▸ **REQUEST**: A faithful retyping of every entry below is wanted, with images left out.

_ _ _ _ _

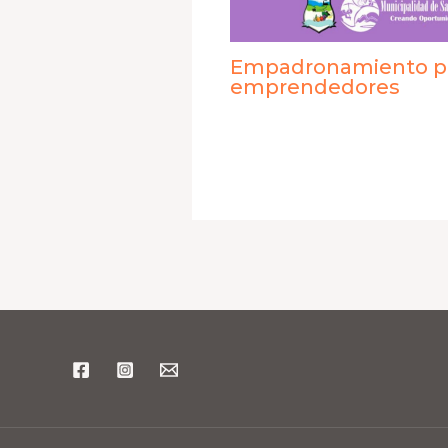
Empadronamiento pa
emprendedores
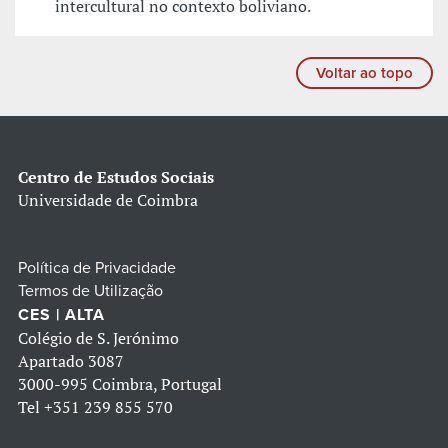
intercultural no contexto boliviano.
Voltar ao topo
Centro de Estudos Sociais
Universidade de Coimbra
Política de Privacidade
Termos de Utilização
CES | ALTA
Colégio de S. Jerónimo
Apartado 3087
3000-995 Coimbra, Portugal
Tel
+351 239 855 570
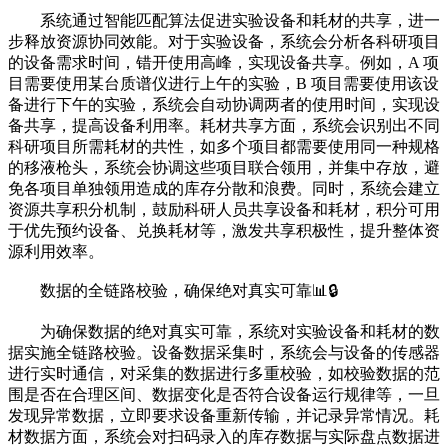
系统通过智能匹配算法促进实验设备和耗材的共享，进一
步释放资源协同效能。对于实验设备，系统会分析各科研项目
的设备需求时间，错开使用高峰，实现设备共享。例如，A 项
目需要使用某台质谱仪进行上午的实验，B 项目需要使用该设
备进行下午的实验，系统会自动协调两者的使用时间，实现设
备共享，提高设备利用率。耗材共享方面，系统会识别出不同
科研项目所需耗材的共性，如多个项目都需要使用同一种规格
的移液枪头，系统会协调这些项目联合领用，并集中存放，避
免各项目单独领用造成的库存分散和浪费。同时，系统会建立
资源共享积分机制，鼓励科研人员共享设备和耗材，积分可用
于优先预约设备、兑换耗材等，激发共享积极性，提升整体资
源利用效率。
数据的全链路校验，确保绝对真实可靠📊🔒
为确保数据的绝对真实可靠，系统对实验设备和耗材的数
据实施全链路校验。设备数据采集时，系统会与设备的传感器
进行实时通信，对采集的数据进行多重校验，如校验数据的范
围是否在合理区间、数据变化是否符合设备运行规律等，一旦
发现异常数据，立即要求设备重新传输，并记录异常情况。耗
材数据方面，系统会对扫码录入的库存数据与实际盘点数据进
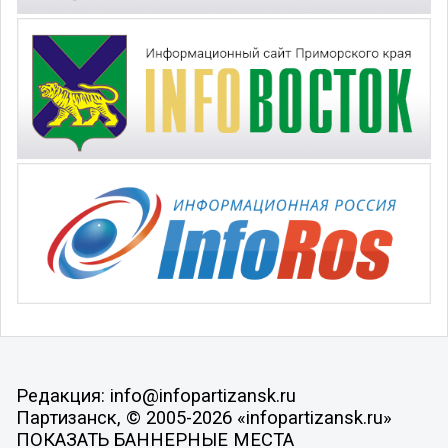
Редакция: info@infopartizansk.ru
Партизанск, © 2005-2026 «infopartizansk.ru»
ПОКАЗАТЬ БАННЕРНЫЕ МЕСТА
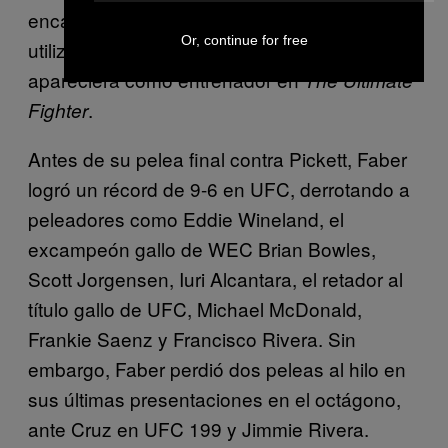
encabezado varios eventos. Incluso UFC
Or, continue for free
utilizó a Faber en dos ocasiones para que
apareciera como entrenador en
The Ultimate
.
Fighter
Antes de su pelea final contra Pickett, Faber
logró un récord de 9-6 en UFC, derrotando a
peleadores como Eddie Wineland, el
excampeón gallo de WEC Brian Bowles,
Scott Jorgensen, Iuri Alcantara, el retador al
título gallo de UFC, Michael McDonald,
Frankie Saenz y Francisco Rivera. Sin
embargo, Faber perdió dos peleas al hilo en
sus últimas presentaciones en el octágono,
ante Cruz en UFC 199 y Jimmie Rivera.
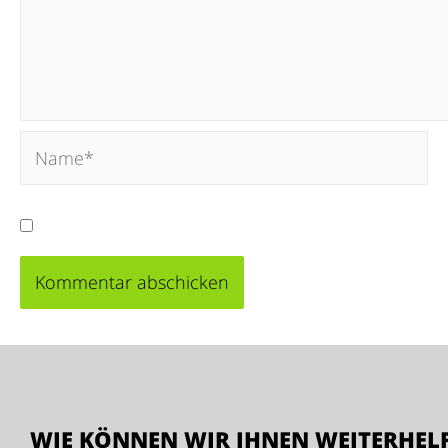
Meinen Namen, meine E-Mail-Adresse und meine
WIE KÖNNEN WIR IHNEN WEITERHEL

_ _ _ _ _

▸ **RESPONSE TO THIS TASK**:
Empadronamiento pa
emprendedores
intercultural no contexto boliviano.
Voltar ao topo
Centro de Estudos Sociais
Universidade de Coimbra
Política de Privacidade
Termos de Utilização
CES | ALTA
Colégio de S. Jerónimo
Apartado 3087
3000-995 Coimbra, Portugal
Tel
+351 239 855 570
系统通过智能匹配算法促进实验设备和耗材的共享，进一
步释放资源协同效能。对于实验设备，系统会分析各科研项目
的设备需求时间，错开使用高峰，实现设备共享。例如，A 项
目需要使用某台质谱仪进行上午的实验，B 项目需要使用该设
备进行下午的实验，系统会自动协调两者的使用时间，实现设
备共享，提高设备利用率。耗材共享方面，系统会识别出不同
科研项目所需耗材的共性，如多个项目都需要使用同一种规格
的移液枪头，系统会协调这些项目联合领用，并集中存放，避
免各项目单独领用造成的库存分散和浪费。同时，系统会建立
资源共享积分机制，鼓励科研人员共享设备和耗材，积分可用
于优先预约设备、兑换耗材等，激发共享积极性，提升整体资
源利用效率。
数据的全链路校验，确保绝对真实可靠📊🔒
为确保数据的绝对真实可靠，系统对实验设备和耗材的数
据实施全链路校验。设备数据采集时，系统会与设备的传感器
进行实时通信，对采集的数据进行多重校验，如校验数据的范
围是否在合理区间、数据变化是否符合设备运行规律等，一旦
发现异常数据，立即要求设备重新传输，并记录异常情况。耗
材数据方面，系统会对扫码录入的库存数据与实际盘点数据进
Редакция: info@infopartizansk.ru
Партизанск, © 2005-2026 «infopartizansk.ru»
ПОКАЗАТЬ БАННЕРНЫЕ МЕСТА
encabezado varios eventos. Incluso UFC
Or, continue for free
utilizó a Faber en dos ocasiones para que
apareciera como entrenador en
The Ultimate
.
Fighter
Antes de su pelea final contra Pickett, Faber
logró un récord de 9-6 en UFC, derrotando a
peleadores como Eddie Wineland, el
excampeón gallo de WEC Brian Bowles,
Scott Jorgensen, Iuri Alcantara, el retador al
título gallo de UFC, Michael McDonald,
Frankie Saenz y Francisco Rivera. Sin
embargo, Faber perdió dos peleas al hilo en
sus últimas presentaciones en el octágono,
ante Cruz en UFC 199 y Jimmie Rivera.
Meinen Namen, meine E-Mail-Adresse und meine
WIE KÖNNEN WIR IHNEN WEITERHEL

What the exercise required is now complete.